A typical modern CMB experiment scans the sky with a telescope registering a measurements up to many hundreds of times per second as shown by the Planck satellite animation below.

It does so with many thousands of detectors over period of many years. Every measurement consists of the sought-after cosmological signal, potentially distorted by the instrument itself, combined with contributions of non-cosmological origins and instrumental noise. The goal of CMB data analysis is to recover the former signal by suppressing or removing the effects of the latter and consequently to characterize statistical properties of the recovered cosmological part.

This is achieved by a sequence, often implicit, of different procedures, starting from a map-making, when the raw data as registered by the instrument, are turned into estimates of the sky signals, combining all signals of potentially different origin, and called usually maps. In the process all unwanted temporal effects are removed and noise averaged out, capitalizing on the redundancy of the initial data set.

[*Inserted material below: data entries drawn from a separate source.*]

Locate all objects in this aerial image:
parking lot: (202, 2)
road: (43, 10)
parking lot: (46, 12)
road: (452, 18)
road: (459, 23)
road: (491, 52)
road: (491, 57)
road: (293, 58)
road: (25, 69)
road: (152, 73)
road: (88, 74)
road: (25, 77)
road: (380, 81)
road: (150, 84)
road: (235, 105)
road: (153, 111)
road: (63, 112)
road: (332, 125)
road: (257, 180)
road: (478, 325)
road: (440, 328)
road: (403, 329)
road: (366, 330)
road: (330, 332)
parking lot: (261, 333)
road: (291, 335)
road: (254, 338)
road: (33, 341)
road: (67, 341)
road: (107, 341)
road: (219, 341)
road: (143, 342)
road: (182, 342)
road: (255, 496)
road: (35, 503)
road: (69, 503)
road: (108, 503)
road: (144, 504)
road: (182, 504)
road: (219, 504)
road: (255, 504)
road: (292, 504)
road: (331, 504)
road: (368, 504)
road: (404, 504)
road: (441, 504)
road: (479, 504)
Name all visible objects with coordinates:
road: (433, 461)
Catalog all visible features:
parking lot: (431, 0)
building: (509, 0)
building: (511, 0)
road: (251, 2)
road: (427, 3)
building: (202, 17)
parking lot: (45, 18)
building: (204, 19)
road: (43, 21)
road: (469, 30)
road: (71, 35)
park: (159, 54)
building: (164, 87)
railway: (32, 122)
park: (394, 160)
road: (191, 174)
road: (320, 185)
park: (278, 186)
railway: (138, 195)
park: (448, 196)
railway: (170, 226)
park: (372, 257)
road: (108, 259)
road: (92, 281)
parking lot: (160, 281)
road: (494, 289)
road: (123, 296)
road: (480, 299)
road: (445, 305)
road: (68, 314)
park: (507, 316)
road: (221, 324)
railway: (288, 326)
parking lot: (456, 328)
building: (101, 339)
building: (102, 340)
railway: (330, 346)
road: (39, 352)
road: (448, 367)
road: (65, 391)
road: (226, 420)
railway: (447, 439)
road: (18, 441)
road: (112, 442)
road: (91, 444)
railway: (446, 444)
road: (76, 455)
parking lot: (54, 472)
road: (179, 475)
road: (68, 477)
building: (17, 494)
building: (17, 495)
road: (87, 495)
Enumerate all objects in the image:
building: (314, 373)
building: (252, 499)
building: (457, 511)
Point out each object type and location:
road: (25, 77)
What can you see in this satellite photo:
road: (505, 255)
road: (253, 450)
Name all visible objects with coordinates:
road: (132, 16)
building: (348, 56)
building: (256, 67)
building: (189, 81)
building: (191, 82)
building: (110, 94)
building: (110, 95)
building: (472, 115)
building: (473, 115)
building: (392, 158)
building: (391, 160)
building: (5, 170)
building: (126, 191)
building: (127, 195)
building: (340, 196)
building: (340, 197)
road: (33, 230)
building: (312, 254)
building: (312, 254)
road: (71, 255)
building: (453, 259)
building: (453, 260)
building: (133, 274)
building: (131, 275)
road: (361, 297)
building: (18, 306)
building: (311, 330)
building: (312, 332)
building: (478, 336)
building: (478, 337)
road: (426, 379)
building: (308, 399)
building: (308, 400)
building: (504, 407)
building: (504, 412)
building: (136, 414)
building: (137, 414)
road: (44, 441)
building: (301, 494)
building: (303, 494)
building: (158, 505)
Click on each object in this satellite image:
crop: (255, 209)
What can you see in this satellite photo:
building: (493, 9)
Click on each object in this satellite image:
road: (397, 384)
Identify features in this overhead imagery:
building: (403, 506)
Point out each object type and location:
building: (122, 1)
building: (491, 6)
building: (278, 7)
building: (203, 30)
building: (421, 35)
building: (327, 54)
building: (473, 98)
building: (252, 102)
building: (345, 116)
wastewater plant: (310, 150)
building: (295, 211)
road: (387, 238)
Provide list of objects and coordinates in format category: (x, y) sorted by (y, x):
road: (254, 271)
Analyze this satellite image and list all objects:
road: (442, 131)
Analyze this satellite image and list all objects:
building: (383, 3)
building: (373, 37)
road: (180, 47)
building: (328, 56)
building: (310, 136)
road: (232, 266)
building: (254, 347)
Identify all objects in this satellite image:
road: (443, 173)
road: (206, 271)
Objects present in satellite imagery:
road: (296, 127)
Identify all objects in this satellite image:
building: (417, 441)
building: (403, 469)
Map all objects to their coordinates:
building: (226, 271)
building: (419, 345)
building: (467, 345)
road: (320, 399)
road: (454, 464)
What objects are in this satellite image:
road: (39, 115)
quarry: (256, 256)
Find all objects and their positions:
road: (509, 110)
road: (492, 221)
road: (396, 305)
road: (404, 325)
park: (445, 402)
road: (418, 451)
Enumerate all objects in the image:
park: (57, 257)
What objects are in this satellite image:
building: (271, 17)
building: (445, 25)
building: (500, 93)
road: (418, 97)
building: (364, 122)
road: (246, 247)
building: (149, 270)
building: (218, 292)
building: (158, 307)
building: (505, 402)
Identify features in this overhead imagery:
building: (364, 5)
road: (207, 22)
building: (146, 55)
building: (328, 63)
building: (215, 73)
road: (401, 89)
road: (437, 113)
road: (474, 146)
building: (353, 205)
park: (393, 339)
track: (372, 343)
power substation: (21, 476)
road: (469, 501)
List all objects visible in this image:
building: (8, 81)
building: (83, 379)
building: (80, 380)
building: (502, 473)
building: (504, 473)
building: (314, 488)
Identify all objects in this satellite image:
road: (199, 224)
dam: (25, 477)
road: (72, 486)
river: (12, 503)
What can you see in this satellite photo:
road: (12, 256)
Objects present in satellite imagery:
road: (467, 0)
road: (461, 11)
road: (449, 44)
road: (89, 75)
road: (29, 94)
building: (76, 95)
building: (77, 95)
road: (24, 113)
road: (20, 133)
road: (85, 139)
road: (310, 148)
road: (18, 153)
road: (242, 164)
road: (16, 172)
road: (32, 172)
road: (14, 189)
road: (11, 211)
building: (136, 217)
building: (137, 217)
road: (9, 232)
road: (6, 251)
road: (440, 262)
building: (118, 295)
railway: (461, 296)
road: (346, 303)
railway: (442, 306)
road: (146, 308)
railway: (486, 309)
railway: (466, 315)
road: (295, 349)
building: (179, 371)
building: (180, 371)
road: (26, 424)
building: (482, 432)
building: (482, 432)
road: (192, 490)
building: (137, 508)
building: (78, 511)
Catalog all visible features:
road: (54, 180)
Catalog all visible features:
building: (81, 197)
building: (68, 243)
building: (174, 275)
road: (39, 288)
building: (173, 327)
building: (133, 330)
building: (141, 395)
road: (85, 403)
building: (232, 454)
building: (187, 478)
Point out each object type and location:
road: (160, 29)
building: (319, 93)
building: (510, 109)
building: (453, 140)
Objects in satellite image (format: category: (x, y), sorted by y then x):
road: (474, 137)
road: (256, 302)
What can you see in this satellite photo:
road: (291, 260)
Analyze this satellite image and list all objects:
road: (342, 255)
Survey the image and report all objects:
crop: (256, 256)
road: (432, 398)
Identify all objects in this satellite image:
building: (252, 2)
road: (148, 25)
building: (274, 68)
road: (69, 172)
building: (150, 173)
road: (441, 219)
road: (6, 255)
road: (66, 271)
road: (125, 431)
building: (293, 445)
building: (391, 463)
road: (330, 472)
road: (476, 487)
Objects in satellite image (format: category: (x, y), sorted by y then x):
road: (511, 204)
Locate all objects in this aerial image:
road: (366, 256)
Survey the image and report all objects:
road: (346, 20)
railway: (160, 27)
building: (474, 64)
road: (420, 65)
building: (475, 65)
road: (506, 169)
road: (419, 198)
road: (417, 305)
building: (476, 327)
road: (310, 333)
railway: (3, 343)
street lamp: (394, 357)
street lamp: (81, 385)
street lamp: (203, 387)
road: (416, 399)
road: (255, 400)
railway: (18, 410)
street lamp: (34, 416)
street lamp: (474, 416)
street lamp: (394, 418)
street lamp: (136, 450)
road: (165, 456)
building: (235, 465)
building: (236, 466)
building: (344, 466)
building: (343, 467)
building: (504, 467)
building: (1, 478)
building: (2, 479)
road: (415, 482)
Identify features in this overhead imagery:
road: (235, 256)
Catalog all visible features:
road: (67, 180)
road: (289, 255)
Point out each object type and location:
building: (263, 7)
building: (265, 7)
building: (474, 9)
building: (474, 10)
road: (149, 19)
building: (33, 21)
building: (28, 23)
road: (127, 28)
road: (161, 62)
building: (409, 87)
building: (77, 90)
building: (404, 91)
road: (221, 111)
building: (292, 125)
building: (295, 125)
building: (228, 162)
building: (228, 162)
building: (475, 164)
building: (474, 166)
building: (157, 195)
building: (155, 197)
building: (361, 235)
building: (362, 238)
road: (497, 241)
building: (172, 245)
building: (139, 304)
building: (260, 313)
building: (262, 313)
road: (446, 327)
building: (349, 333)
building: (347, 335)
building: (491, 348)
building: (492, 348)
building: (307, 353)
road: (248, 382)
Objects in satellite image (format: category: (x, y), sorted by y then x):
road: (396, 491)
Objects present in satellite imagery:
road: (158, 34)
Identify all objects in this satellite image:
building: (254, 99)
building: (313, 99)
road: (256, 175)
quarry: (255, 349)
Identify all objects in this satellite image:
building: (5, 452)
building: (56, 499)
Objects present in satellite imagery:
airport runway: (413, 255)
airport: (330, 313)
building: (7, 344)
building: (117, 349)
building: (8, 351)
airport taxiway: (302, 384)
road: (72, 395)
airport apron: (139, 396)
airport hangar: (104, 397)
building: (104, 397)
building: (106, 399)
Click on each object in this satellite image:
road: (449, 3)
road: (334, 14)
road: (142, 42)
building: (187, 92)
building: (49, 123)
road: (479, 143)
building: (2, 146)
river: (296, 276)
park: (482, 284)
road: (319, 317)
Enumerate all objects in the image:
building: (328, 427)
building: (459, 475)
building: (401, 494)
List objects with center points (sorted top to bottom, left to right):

The maps of the combined sky signal are then separated into maps of components of a different origin. This operation is referred to as a component separation.

One of the components produced by the component separation is the sought after pristine CMB signal, which we subsequently study statistically, estimating, for instance, its power spectrum or non-Gaussianity.

Given the power spectra, we can then test for different cosmological models, model selection, or estimate cosmological parameters, parameter estimation.

The flow chart  of the CMB data analysis is shown below:

The advantages of this data analysis pipeline is that the data objects produced on each subsequent step are smaller and thus easier to manipulate. Indeed, we have typically many billions of measurements in the raw (aka time ordered) data set, millions of pixels in each produced map, thousands of coefficients of the power spectra and a handful (~6) of cosmological parameters. This unfortunately is typically offset by the fact that the statistical description of these objects becomes progressively more complex. Indeed, the statistical characterization of the noise is the simplest on the raw data level but the the raw data volume is huge, already daunting, and quickly growing. A potential way around is to perform as many of the data analysis steps in one go as only possible, thus treating the statistical properties of the intermediate data objects implicitly rather than explicitly.  This could be particularly powerful if could be done starting from the raw data set. Unavoidably, this can be only done if one is able to manipulate the raw data set in a efficient manner. This can be only achieved by employing the processing power of some of the largest massively parallel supercomputers and on capitalizing on appropriate high performance algorithms as well as their efficient implementations, and statistical methods.

The B3DCMB project proposes to develop effective, comprehensive solutions to challenges posed by such a program by performing multidisciplinary research combining elements of statistics, high performance scientific computing in the cosmological context.